Kata Febri 6/10
Karya terbaru Joko Anwar, hadir dengan janji besar: sebuah thriller aksi distopia yang menggali isu sosial berat seperti diskriminasi rasial, kegagalan sistem pendidikan, dan trauma kolektif. Terdengar menarik bukan? Meski ambisius dan didukung kolaborasi dengan Amazon MGM Studios, film ini terhambat oleh eksekusi yang tidak konsisten, pengembangan karakter yang lemah, dan pendekatan yang terasa berlebihan.
Joko Anwar dikenal piawai mengemas kritik sosial dalam cerita yang memikat, seperti dalam Pengabdi Setan atau Perempuan Tanah Jahanam. Namun, di Pengepungan di Bukit Duri, ambisinya untuk menangani berbagai isu berat—rasisme, kekerasan remaja, kegagalan sistem pendidikan, hingga trauma sejarah seperti kerusuhan 1998—malah membuat narasi terasa terlalu penuh. Film ini mencoba memasukkan terlalu banyak elemen dalam durasi 1 jam 58 menit, sehingga cerita kehilangan fokus. Adegan-adegan awal, seperti penggambaran Jakarta yang porak-poranda, memang menciptakan atmosfer distopia yang mencekam. Namun, ketika cerita beralih ke konflik di SMA Duri, transisi terasa kaku, dan penonton dibiarkan bergulat dengan berbagai subplot yang tidak tuntas diselesaikan. Misalnya, motif Jefri (Omara Esteghlal) sebagai antagonis utama terasa dangkal karena latar belakangnya kurang dieksplorasi.
Salah satu kelemahan terbesar film ini adalah pengembangan karakter Edwin. Di awal, Edwin diperkenalkan sebagai guru seni yang dingin, misterius, dan tampak menyimpan rahasia besar, seolah ia akan menjadi pahlawan yang mengejutkan di akhir cerita. Namun, sepanjang film, Edwin justru terlihat pasif, terjebak dalam ketakutan dan kebingungan, tanpa perkembangan yang signifikan. Adegan di mana ia memesan minuman keras di bar bersama rekan guru terasa janggal dan tidak sesuai dengan citra awalnya sebagai sosok yang kaku dan terkontrol. Awalnya diajak untuk bersimpati pada Edwin sebagai korban diskriminasi, tetapi keputusan-keputusannya yang sering kali impulsif membuatnya sulit untuk disukai.

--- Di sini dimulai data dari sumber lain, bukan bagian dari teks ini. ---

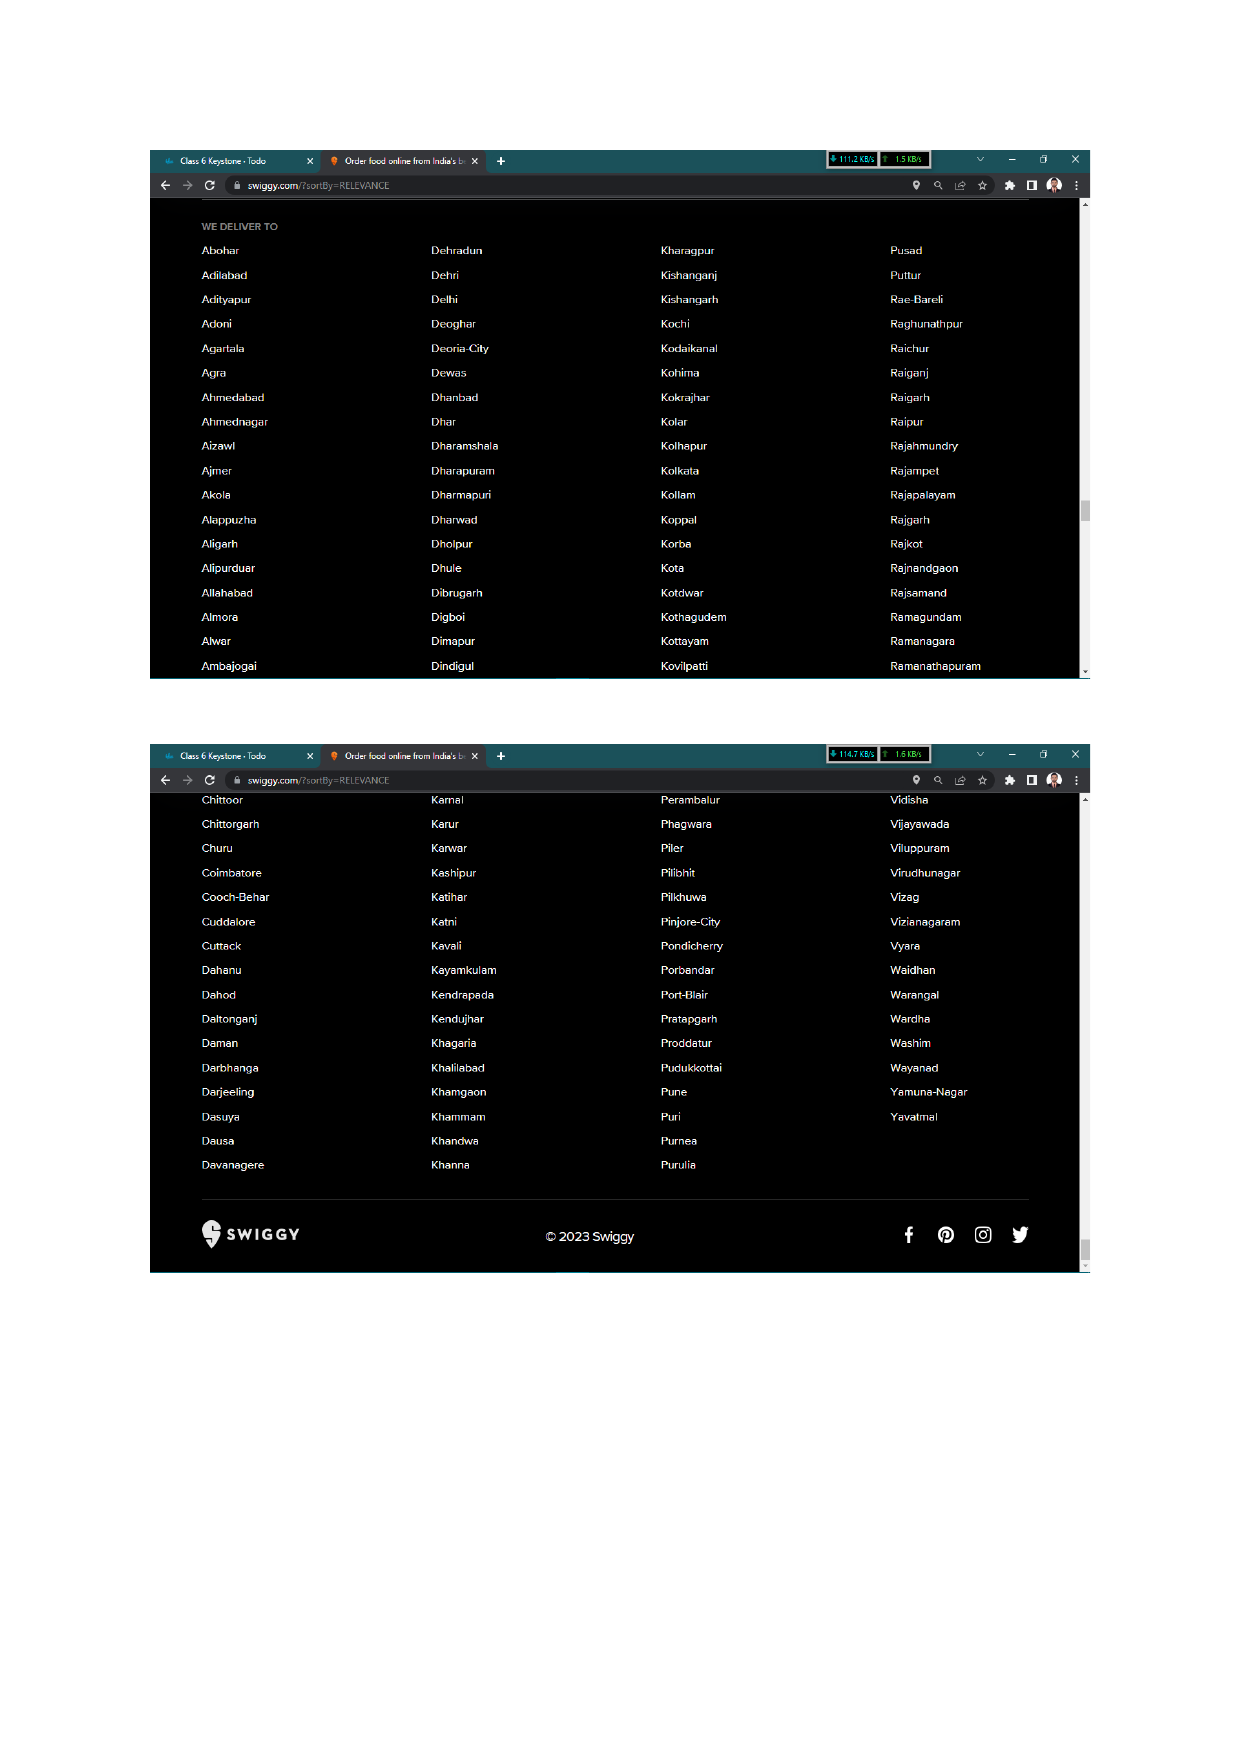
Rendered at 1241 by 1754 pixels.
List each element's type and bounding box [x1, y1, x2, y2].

picture [150, 744, 1091, 1273]
picture [150, 150, 1091, 679]
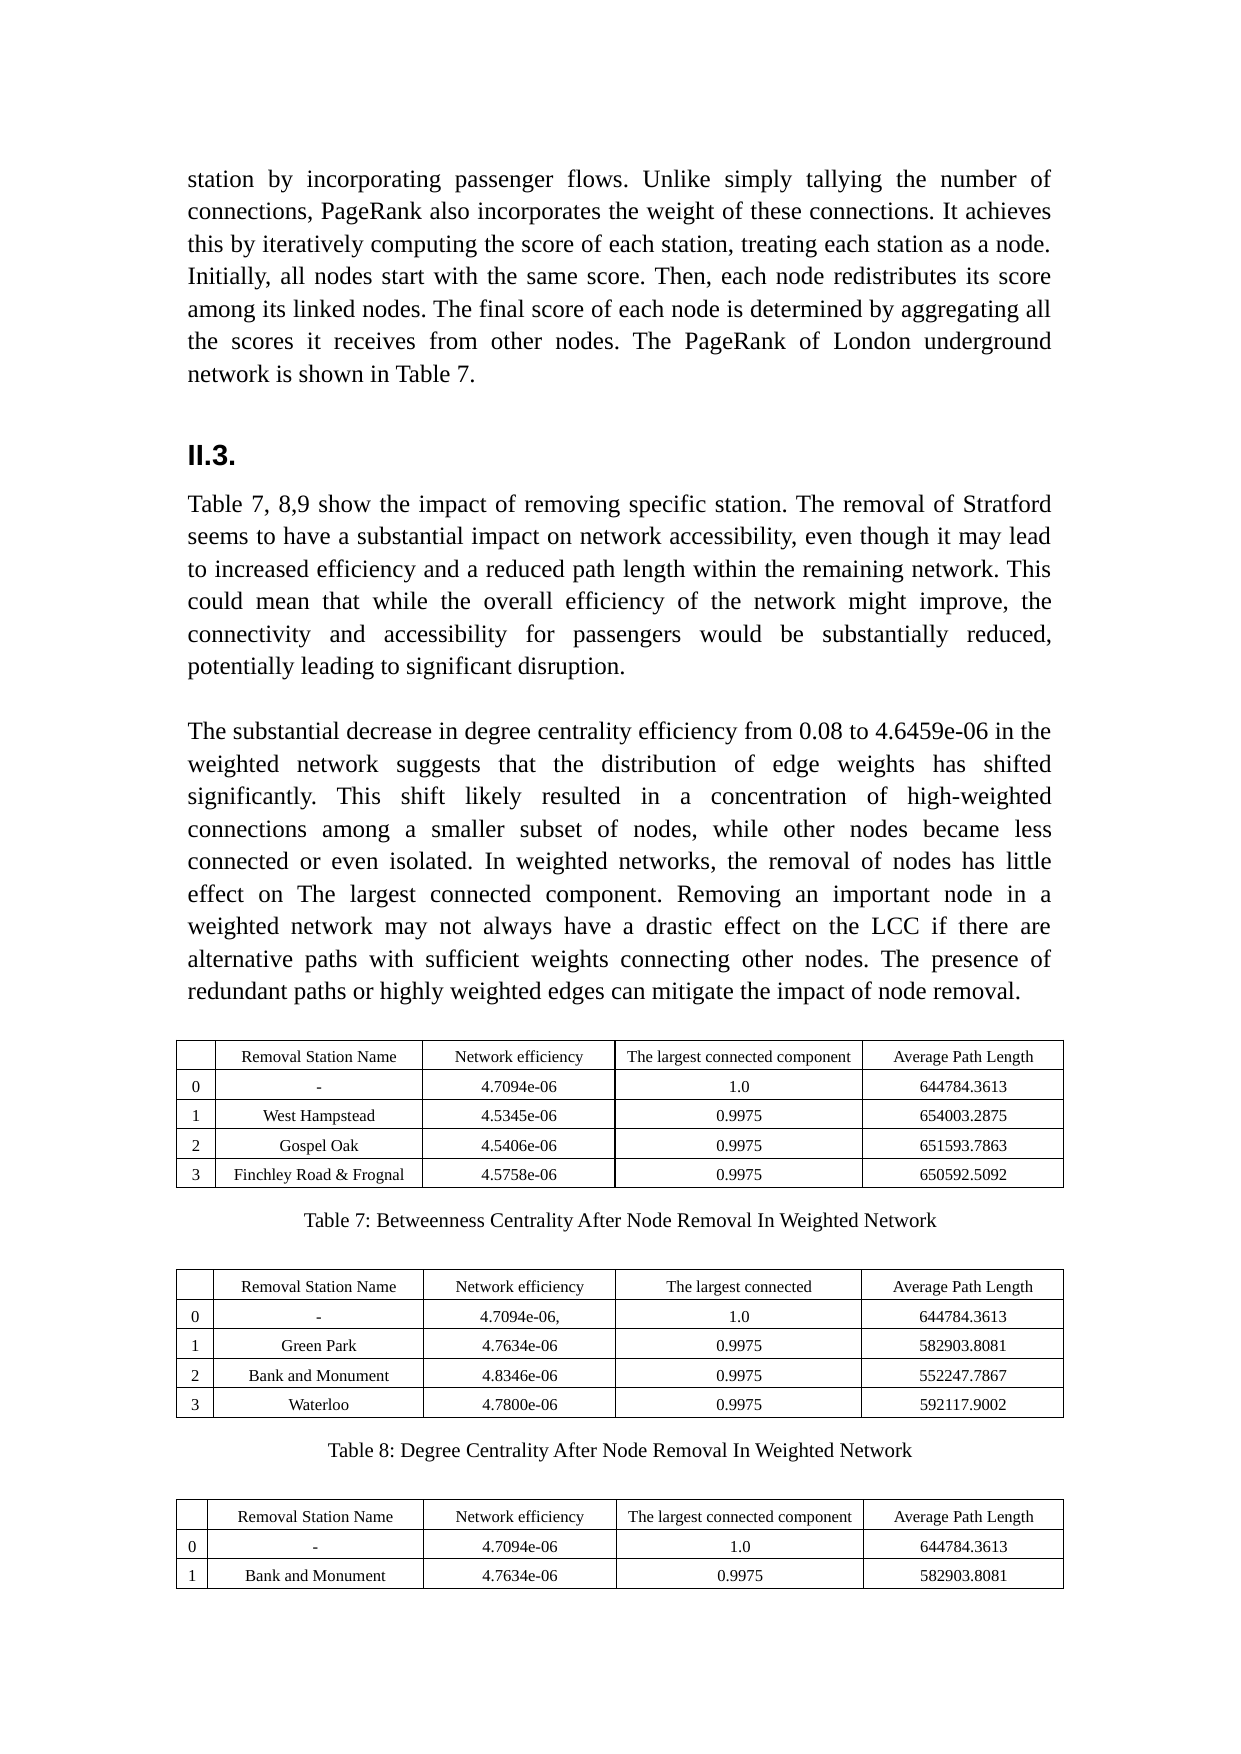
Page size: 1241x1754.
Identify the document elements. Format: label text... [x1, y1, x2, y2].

table_cell 644784.3613 [864, 1530, 1063, 1558]
table_header The largest connected component [616, 1270, 861, 1299]
table_cell 1 [177, 1559, 207, 1588]
text Table 8: Degree Centrality After Node Removal In Weighted Network [187, 1434, 1053, 1467]
table_cell Finchley Road & Frognal [216, 1159, 422, 1187]
text The substantial decrease in degree centrality efficiency from 0.08 to 4.6459e-06 in the weighted network suggests that the distribution of edge weights has shifted significantly. This shift likely resulted in a concentration of high-weighted connections among a smaller subset of nodes, while other nodes became less connected or even isolated. In weighted networks, the removal of nodes has little effect on The largest connected component. Removing an important node in a weighted network may not always have a drastic effect on the LCC if there are alternative paths with sufficient weights connecting other nodes. The presence of redundant paths or highly weighted edges can mitigate the impact of node removal. [187, 714, 1053, 1007]
table_cell 3 [177, 1159, 215, 1187]
table_cell 654003.2875 [863, 1100, 1063, 1128]
table_cell 1.0 [616, 1070, 862, 1098]
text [187, 162, 1053, 389]
table_cell 644784.3613 [863, 1070, 1063, 1098]
table_header Network efficiency [423, 1041, 614, 1069]
table_cell Bank and Monument [208, 1559, 423, 1588]
table_cell 644784.3613 [862, 1300, 1063, 1328]
table_cell 0.9975 [616, 1159, 862, 1187]
text Table 7: Betweenness Centrality After Node Removal In Weighted Network [187, 1204, 1053, 1237]
table_cell 0 [177, 1070, 215, 1098]
table_header Removal Station Name [214, 1270, 423, 1299]
table_cell 0 [177, 1530, 207, 1558]
table_cell 1 [177, 1100, 215, 1128]
table_cell 0.9975 [616, 1359, 861, 1387]
table_cell 4.5406e-06 [423, 1129, 614, 1157]
table_cell 592117.9002 [862, 1388, 1063, 1417]
table_cell Bank and Monument [214, 1359, 423, 1387]
table_cell 552247.7867 [862, 1359, 1063, 1387]
table_cell 3 [177, 1388, 213, 1417]
table_header Average Path Length [863, 1041, 1063, 1069]
table_cell Green Park [214, 1329, 423, 1358]
table_cell 582903.8081 [864, 1559, 1063, 1588]
table_header The largest connected component [616, 1041, 862, 1069]
table_header Network efficiency [424, 1500, 616, 1529]
table_cell 0.9975 [616, 1100, 862, 1128]
table_cell Gospel Oak [216, 1129, 422, 1157]
table_header [177, 1270, 213, 1299]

Karakter pendukung seperti Jefri dan gengnya juga tidak luput dari masalah. Naskahnya gagal memberikan kedalaman pada Jefri. Ia digambarkan sebagai pemimpin geng yang sadis, tetapi alasan di balik kebenciannya terhadap etnis Tionghoa hanya disinggung sekilas, tanpa penjelasan yang memadai.
Bagi penggemar Joko Anwar seperti saya rasanya film ini mungkin terasa seperti langkah mundur, terutama karena gagal menyeimbangkan intensitas thriller dengan kedalaman naratif yang biasanya menjadi kekuatan Joko Anwar. Udah balik dengan film Horor aja deh.
Sinopsis :
Berlatar Jakarta 2027, film ini mengikuti Edwin (Morgan Oey), seorang guru pengganti keturunan Tionghoa yang terjebak dalam kekacauan di SMA Duri, sekolah penuh siswa bermasalah.